# mehrere Bilder zusammenschneiden zu EINEM!Hilfe gesucht!



## matthäus (6. Oktober 2005)

*hi! ich möchte ein poster erstellen von unsrer abschlussfahrt von der 10.klasse.ich möchte viele fotos(nur die gesichter ausschneiden)und zusammenschneiden zu einem großen Poster.Kann man das gut mit den ebenen bearbeiten hinkriegen?bitte helft mir.wär echt nett.danke*!


----------



## Leola13 (6. Oktober 2005)

Hai,

hattest du in deinen 10 Schuljahren keinen Deutsch Unterricht ?  ;-] 
Hier wird auf eine korrekte Schreibweise wert gelegt. Hast du ja auch bei der Anmeldung bestätigt.
Es besteht auch keinerlei Verpflichtung alles in Fettschrift zu schreiben.

Vorschlag zur Lösung des Problems :

Wenn du wirklich nur die Gesichter ausschneiden willst, dann such dir einen passenden "Hintergrund". Ich hab mal ein Bild gesehen wo die Blätter eines Baumes durch Gesichter ersetzten worden sind. Passt hier vielleicht nicht so ganz.

Du musst die einzelnen Gesichter in eine geöffnete Photoshop Datei einfügen. (Öffnen der z.B. JPG_Datei und dann rüberziehen). Dann eine Ebenmaske anlegen und die Bildteile, die nicht zu sehen sein sollen "wegsprühen". Dann das Ganze so positionieren wie du willst und das Ganze noch ca. 25 mal für die restlichen Fotos.

Ciao Stefan


----------



## khutter (6. Oktober 2005)

Hi Rookie,

das ist eigentlich ziemlich einfach. 

Bilder öffnen, dann neue Datei in Postergrösse erstellen. Dann die einzelnen Köpfe markieren
und kopieren strg c, danach strg v im Poster klicken oder einfach mit der Maus ins Poster ziehen.

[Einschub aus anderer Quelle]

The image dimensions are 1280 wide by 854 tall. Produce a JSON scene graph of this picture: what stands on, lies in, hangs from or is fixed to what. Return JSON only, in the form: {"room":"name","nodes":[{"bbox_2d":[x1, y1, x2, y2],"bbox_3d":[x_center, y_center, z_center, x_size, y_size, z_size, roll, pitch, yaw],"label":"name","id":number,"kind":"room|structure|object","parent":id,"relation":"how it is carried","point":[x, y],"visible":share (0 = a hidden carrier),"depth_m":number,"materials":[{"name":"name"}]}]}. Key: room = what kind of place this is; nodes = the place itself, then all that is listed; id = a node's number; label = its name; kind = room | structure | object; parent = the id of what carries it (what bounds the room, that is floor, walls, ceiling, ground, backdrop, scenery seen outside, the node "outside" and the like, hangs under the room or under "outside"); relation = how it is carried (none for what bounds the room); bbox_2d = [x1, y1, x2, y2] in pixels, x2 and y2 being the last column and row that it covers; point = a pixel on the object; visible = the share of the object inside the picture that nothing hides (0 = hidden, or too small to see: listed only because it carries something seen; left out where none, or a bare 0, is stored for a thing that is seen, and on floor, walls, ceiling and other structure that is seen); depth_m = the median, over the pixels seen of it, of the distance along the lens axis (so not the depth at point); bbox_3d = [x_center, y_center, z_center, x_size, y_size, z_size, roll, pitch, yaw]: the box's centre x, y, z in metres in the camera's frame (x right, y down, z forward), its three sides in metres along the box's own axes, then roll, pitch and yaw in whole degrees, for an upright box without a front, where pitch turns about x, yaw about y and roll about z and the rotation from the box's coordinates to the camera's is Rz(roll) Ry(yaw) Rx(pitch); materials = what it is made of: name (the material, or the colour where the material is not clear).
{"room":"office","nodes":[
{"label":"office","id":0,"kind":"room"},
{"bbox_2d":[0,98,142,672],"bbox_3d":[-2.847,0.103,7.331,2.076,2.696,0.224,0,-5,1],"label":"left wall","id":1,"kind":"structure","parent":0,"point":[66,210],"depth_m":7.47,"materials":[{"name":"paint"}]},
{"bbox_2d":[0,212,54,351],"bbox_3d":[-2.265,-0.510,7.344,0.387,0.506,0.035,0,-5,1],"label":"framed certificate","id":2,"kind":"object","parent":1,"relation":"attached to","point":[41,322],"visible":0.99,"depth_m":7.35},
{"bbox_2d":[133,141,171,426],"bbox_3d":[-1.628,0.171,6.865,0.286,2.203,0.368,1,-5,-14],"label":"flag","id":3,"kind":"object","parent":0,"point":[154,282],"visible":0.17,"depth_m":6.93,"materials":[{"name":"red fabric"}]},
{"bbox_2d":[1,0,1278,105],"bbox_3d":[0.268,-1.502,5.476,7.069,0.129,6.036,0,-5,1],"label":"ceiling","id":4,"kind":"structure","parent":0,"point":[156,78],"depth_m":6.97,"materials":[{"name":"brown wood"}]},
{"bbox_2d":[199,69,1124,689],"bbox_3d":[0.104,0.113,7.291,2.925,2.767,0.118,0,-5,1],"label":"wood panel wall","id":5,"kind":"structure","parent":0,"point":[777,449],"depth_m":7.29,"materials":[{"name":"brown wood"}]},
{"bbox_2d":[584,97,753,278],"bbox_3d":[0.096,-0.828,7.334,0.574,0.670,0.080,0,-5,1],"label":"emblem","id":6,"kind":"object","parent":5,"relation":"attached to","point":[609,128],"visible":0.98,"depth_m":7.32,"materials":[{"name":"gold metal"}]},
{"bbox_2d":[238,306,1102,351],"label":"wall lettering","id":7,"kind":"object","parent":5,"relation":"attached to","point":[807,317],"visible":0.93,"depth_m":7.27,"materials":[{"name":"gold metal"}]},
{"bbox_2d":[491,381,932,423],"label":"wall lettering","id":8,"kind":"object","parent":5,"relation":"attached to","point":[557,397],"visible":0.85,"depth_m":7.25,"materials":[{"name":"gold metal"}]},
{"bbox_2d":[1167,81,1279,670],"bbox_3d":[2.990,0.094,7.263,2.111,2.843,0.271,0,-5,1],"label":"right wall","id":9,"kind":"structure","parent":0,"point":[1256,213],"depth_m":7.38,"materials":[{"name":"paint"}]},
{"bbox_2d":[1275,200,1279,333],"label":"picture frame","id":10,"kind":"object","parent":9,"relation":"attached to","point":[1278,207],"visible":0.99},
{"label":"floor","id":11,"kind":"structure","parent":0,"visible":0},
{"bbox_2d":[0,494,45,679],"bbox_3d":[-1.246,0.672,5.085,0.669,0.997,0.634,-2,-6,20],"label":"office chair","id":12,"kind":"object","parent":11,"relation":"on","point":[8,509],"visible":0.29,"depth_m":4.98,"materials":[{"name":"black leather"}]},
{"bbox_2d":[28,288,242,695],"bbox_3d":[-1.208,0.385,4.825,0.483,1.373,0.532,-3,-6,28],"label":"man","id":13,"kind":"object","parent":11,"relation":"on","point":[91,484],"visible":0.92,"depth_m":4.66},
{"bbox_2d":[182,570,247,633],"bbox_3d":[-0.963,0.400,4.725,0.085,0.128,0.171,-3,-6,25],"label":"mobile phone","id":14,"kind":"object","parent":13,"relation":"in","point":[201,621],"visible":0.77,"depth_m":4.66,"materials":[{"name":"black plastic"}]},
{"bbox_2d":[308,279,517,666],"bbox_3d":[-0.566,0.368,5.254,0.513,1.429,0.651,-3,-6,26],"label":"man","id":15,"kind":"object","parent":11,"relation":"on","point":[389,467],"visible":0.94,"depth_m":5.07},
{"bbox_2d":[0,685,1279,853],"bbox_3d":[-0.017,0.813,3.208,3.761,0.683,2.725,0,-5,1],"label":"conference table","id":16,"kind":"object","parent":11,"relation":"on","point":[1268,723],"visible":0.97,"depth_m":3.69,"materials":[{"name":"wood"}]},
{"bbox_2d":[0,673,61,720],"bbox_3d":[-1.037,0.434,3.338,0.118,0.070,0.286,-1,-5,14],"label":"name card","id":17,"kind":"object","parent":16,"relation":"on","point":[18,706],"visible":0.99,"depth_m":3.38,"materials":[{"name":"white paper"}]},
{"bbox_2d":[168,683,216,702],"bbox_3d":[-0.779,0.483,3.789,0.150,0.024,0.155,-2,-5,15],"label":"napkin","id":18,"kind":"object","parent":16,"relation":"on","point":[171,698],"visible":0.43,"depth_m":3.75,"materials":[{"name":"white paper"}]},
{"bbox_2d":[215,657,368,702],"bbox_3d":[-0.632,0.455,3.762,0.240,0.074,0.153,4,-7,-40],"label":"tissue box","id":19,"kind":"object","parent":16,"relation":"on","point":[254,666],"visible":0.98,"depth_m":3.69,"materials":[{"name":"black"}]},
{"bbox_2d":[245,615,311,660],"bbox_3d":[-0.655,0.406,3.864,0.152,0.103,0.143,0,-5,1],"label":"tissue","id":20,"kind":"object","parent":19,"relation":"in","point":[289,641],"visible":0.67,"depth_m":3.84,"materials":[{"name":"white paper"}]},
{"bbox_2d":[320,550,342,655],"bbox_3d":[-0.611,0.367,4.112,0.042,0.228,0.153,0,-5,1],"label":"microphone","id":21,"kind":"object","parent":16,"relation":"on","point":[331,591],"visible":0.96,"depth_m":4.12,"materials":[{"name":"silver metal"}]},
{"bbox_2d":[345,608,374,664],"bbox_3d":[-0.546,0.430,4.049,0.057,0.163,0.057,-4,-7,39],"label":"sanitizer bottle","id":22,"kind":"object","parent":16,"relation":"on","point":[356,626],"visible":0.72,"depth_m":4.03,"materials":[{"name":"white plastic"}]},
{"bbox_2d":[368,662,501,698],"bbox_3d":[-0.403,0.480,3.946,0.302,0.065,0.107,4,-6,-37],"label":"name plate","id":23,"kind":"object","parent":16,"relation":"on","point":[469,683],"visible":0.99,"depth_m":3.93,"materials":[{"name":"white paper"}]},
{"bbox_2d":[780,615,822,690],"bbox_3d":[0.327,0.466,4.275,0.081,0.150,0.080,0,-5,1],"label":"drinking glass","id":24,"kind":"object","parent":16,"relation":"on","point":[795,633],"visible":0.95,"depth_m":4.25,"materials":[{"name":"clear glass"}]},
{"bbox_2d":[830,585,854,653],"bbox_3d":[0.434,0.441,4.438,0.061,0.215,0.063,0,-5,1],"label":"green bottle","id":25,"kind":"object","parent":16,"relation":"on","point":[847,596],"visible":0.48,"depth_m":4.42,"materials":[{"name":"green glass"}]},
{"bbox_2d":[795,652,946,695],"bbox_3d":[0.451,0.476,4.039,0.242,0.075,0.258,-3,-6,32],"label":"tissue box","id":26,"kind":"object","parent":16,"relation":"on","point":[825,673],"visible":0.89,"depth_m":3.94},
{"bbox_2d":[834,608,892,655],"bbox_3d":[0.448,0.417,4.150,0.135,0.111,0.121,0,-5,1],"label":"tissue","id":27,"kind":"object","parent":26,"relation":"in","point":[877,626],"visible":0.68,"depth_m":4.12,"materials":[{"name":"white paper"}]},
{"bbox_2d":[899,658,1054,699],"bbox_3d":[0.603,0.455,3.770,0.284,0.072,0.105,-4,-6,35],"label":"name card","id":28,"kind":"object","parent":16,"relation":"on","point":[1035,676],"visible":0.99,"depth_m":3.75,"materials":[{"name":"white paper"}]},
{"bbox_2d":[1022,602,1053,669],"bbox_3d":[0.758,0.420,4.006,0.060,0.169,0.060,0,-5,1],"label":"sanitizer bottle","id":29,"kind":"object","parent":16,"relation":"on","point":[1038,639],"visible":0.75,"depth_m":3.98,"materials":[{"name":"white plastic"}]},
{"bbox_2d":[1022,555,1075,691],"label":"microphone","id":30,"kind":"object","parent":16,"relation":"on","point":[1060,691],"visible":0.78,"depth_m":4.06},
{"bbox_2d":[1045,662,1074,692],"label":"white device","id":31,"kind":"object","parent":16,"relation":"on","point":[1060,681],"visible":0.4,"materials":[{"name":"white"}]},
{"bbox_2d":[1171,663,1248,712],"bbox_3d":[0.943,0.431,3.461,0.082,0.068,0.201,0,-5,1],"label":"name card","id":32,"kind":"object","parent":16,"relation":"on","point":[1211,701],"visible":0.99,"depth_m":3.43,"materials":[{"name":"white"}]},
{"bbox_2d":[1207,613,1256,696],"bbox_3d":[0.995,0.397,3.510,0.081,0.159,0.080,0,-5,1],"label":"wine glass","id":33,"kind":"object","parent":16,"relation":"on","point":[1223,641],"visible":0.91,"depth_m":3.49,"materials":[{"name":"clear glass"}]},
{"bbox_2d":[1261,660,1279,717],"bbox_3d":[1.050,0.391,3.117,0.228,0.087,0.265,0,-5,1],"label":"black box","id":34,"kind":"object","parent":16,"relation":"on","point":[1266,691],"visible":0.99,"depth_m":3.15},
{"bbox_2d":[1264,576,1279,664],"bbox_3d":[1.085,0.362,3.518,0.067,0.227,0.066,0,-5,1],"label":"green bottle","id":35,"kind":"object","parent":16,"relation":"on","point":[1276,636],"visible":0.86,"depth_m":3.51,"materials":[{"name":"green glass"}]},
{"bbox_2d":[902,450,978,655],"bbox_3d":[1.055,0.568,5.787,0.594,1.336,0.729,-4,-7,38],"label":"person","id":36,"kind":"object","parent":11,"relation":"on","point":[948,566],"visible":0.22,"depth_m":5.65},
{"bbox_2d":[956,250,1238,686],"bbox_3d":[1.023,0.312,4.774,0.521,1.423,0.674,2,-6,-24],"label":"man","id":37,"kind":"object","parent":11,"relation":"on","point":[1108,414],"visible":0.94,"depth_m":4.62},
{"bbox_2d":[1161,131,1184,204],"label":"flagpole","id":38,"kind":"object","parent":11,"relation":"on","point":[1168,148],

Die einzelnen Bilder werden nun reinkopiert, für jedes wird automatisch eine neue Ebene erstellt.
Wenn du nun auf die einzelnen Ebenen gehst, kannst du jedes Bild einzeln 
bearbeiten, bewegen, transformieren, etc. etc

Viel Spass. Karin


----------



## matthäus (8. Oktober 2005)

danke.sorry wegen der unkorrekten schreibweise.


----------